= Gravity Reactor =

The Gravity Reactor is a proposed small modular reactor design for a 15 MWe nuclear power plant which would sit at the bottom of a mile-deep, 40 inch diameter vertical borehole filled with water. The water and depth supplies the pressure used in conventional pressurized water reactors (about 2,200 psi) without the cost of a large steel pressure vessel, and eliminates the need for a thick concrete containment building. It would use four conventional LEU fuel assemblies (17 x 17 fuel pins each), and rely on natural convection for the primary coolant loop (which moves heat from the nuclear reactor core to the heat exchanger just above the core), and natural convection to bring the secondary coolant from the heat exchanger to the surface to run a steam turbine for electricity generation.
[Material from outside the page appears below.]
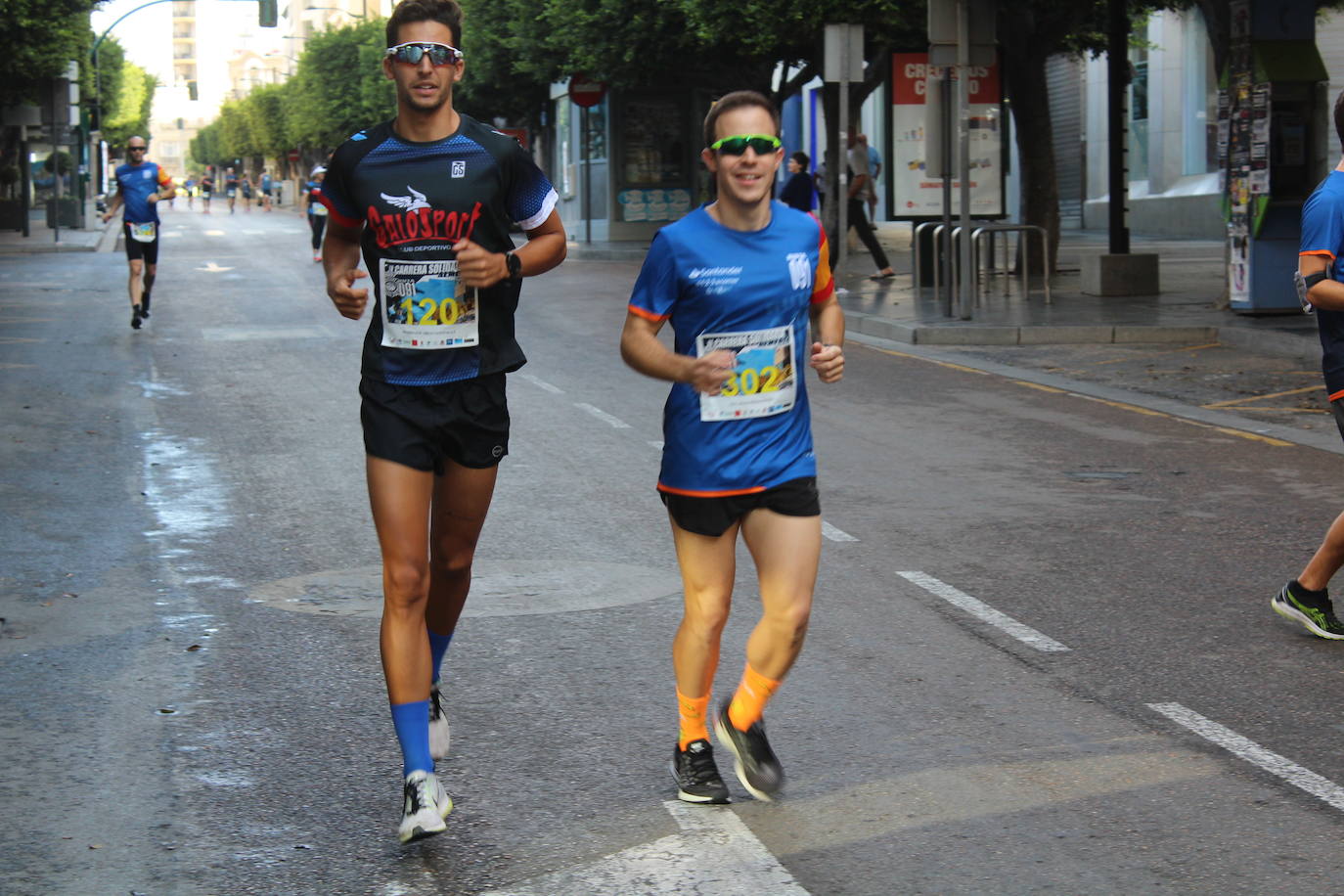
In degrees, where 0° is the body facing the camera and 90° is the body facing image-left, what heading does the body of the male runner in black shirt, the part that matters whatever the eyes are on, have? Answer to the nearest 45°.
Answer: approximately 0°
It was conceived by Richard A. Muller and his daughter Liz Muller, who started a company to commercialize the concept, Deep Fission. The startup founded in 2023 and based in Berkeley, has raised $150 million by July 2026. The company is a participant in the U.S. Department of Energy’s (DOE) Reactor Pilot Program, a federal program designed to expedite testing and licensing of new designs. The company said that their plants could cost 80% less than traditional nuclear plants, and provide a levelized cost of electricity (LCOE) of 5 to 7 cents per kWh.

They started drilling holes for a pilot project during the first quarter of 2026 in Parsons, Kansas.